Cinders

(Hijikata/Mistuba)

„You don't have to do morning patrols."

„I know," he says, and stumbles upon a bundle of crumpled old newspaper. The bundle is lying helplessly in the middle of the street, pale and creased and smudged with black stains from streams of endless rainpours like face of a hostess right after a dawn.

He attempts to light a cigarette. But the dew has not set yet, and the air is heavy and humid. He fumbles with a plastic switch of a lighter until his fingertips feel numb. He would curse, but the officer of the night patrol is long gone and there is no point when there is nobody to see him. The Demonic Vice Commander curses and shouts and threatens. Hijikata Toushiro chews unlit cigarette until the paper breaks and bitter taste of tabacco fills every pore of his mouth to the point it hurts.

He hates morning patrols.

Everyone does. Kabuki-chou is hideous in the light. And thrice as much in that faint white mist that comprises of petrol fumes and flickering neon lights and precipitated air breathed out of lungs of countless beings wandering the streets and sake stands and host clubs. They are all asleep now, in a dreamless drunken haze, with drink coasters plastered on their cheeks. Hijikata assumes. He never felt any need to join them in their vain search for entertainment or forgetness or meaning of life or whatever are you searching for in the bottom of booze cup.
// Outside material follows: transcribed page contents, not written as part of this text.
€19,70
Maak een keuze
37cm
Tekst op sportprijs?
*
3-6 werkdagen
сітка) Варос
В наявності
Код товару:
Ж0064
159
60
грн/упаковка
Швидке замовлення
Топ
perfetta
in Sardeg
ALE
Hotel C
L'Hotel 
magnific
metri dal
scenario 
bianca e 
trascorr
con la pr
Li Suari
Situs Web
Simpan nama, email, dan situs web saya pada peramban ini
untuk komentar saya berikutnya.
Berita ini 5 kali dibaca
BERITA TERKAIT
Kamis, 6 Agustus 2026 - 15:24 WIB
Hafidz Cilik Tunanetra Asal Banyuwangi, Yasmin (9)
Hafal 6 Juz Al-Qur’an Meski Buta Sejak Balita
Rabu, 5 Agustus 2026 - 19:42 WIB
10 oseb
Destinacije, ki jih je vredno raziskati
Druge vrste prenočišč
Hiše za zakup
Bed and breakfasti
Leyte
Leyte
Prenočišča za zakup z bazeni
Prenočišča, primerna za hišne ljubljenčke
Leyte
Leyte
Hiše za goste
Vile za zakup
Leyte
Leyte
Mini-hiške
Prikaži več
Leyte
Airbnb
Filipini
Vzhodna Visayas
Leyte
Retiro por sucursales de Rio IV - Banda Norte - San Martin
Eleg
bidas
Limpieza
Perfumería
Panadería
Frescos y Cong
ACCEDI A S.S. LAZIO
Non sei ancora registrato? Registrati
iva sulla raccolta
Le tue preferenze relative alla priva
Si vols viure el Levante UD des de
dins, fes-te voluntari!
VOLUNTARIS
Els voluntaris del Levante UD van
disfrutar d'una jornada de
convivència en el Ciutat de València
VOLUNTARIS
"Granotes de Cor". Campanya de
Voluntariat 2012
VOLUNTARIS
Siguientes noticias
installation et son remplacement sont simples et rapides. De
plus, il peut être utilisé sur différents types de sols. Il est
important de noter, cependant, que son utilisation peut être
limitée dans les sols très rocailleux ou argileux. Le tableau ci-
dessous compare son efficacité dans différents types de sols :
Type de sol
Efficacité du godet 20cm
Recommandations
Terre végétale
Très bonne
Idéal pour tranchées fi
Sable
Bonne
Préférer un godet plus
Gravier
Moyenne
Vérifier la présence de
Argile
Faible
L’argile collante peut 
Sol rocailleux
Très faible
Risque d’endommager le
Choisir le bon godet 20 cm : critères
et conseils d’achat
He assumes that as well; maybe they are not searching for anything.

He spits out crumbled tabacco leaves in the general direction of trash bags and leans on the wall next to the already closed snack bar. A cat with one eye and half a tail is sleeping on its threshold. Its ginger fur moves softly with each breath and had he been more of a poet, he would say that it embodies the whole town in its hideousness and beauty and whatever else could be said about Kabuki District.

„You wouldn't like it here," he says instead to the empty air, and watches the cat startle and look at him judgmentally with one amber eye before returning back to sleep.

He does not say anything else after that. He takes out another cigarette to chew and, with a feeling of yet another fullfilled duty, moves down the street on the prescribed route of mornig patrol.

He carefully avoids the bundle of newspapers, pale and creased and smudged like face of a woman that never let anyone see her cry.